## Prompt
Render the entries below as a JSON list of strings, one string per line with blank lines omitted. Include only the lines from the start of the entries up to and including the line with "interested in what".

## Input data

■ ■ ■ ■

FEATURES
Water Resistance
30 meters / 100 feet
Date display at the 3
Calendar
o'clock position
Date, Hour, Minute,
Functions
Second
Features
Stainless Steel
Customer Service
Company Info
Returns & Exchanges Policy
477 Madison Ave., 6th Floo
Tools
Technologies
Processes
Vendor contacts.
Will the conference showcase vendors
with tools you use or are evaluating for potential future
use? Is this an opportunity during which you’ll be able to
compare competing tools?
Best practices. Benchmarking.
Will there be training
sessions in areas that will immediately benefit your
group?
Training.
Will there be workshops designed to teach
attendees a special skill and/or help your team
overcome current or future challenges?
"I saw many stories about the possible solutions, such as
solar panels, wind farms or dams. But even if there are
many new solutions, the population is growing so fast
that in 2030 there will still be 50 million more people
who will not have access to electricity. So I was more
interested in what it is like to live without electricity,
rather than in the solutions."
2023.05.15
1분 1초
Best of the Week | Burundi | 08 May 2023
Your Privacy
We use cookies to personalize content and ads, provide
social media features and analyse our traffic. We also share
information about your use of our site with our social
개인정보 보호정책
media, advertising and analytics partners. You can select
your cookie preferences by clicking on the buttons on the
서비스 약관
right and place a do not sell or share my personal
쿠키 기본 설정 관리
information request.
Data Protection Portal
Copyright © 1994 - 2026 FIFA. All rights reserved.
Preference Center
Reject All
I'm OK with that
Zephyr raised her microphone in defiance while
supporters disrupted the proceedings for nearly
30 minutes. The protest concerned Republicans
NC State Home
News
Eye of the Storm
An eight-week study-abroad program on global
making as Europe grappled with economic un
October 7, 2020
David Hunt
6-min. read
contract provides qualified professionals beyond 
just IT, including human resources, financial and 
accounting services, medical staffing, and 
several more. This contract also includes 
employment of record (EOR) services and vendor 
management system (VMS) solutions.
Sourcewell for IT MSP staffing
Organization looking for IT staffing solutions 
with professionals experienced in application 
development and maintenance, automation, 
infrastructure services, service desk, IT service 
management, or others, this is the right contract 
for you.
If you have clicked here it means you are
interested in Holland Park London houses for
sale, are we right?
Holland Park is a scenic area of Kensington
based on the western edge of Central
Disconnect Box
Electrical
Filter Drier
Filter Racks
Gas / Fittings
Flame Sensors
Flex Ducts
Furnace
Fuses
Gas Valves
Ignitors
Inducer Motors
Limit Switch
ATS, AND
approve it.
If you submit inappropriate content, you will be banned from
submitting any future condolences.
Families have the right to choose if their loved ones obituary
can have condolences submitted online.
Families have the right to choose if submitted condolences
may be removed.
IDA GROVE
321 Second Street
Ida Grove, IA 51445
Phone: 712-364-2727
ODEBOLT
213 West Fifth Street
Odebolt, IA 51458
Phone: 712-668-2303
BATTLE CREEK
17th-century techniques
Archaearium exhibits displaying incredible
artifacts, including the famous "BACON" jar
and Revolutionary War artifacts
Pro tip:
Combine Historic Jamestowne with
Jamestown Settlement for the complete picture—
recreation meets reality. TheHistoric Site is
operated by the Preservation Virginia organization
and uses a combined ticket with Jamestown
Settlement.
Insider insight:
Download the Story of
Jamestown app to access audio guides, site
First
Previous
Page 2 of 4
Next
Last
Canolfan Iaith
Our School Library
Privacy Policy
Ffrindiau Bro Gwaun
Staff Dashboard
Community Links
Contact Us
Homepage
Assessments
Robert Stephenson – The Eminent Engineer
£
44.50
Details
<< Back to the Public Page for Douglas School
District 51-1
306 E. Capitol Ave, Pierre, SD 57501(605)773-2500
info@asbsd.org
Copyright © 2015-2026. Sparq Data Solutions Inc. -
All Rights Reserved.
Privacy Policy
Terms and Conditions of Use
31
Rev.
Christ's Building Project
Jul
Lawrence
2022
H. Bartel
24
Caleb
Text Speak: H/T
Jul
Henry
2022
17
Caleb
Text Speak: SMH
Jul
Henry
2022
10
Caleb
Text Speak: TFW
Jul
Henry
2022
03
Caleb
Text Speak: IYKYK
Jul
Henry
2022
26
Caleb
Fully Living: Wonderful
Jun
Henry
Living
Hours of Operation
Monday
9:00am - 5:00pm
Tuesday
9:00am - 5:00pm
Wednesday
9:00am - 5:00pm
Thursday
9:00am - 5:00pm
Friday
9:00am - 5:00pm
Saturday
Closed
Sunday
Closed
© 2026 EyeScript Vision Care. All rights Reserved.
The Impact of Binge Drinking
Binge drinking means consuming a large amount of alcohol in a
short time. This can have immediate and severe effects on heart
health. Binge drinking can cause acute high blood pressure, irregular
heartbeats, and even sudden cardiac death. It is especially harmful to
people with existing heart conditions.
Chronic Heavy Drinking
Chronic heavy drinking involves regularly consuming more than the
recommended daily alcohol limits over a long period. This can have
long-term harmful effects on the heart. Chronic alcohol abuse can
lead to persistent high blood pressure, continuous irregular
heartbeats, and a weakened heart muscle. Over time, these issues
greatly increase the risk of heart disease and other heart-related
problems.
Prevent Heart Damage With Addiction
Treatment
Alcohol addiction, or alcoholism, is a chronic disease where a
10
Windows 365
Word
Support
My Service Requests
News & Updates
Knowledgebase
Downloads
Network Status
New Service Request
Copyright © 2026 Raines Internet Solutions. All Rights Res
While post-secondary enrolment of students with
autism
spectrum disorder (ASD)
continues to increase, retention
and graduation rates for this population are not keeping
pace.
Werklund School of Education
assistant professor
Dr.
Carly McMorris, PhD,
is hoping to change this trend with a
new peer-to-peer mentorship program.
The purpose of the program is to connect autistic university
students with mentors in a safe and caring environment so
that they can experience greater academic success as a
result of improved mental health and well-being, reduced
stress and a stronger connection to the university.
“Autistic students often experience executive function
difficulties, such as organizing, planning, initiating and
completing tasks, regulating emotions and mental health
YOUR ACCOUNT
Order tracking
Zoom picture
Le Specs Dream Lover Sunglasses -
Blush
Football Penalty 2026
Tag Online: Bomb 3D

■ ■ ■ ■

## Task solution
[
  "FEATURES",
  "Water Resistance",
  "30 meters / 100 feet",
  "Date display at the 3",
  "Calendar",
  "o'clock position",
  "Date, Hour, Minute,",
  "Functions",
  "Second",
  "Features",
  "Stainless Steel",
  "Customer Service",
  "Company Info",
  "Returns & Exchanges Policy",
  "477 Madison Ave., 6th Floo",
  "Tools",
  "Technologies",
  "Processes",
  "Vendor contacts.",
  "Will the conference showcase vendors",
  "with tools you use or are evaluating for potential future",
  "use? Is this an opportunity during which you’ll be able to",
  "compare competing tools?",
  "Best practices. Benchmarking.",
  "Will there be training",
  "sessions in areas that will immediately benefit your",
  "group?",
  "Training.",
  "Will there be workshops designed to teach",
  "attendees a special skill and/or help your team",
  "overcome current or future challenges?",
  "\"I saw many stories about the possible solutions, such as",
  "solar panels, wind farms or dams. But even if there are",
  "many new solutions, the population is growing so fast",
  "that in 2030 there will still be 50 million more people",
  "who will not have access to electricity. So I was more",
  "interested in what it is like to live without electricity,"
]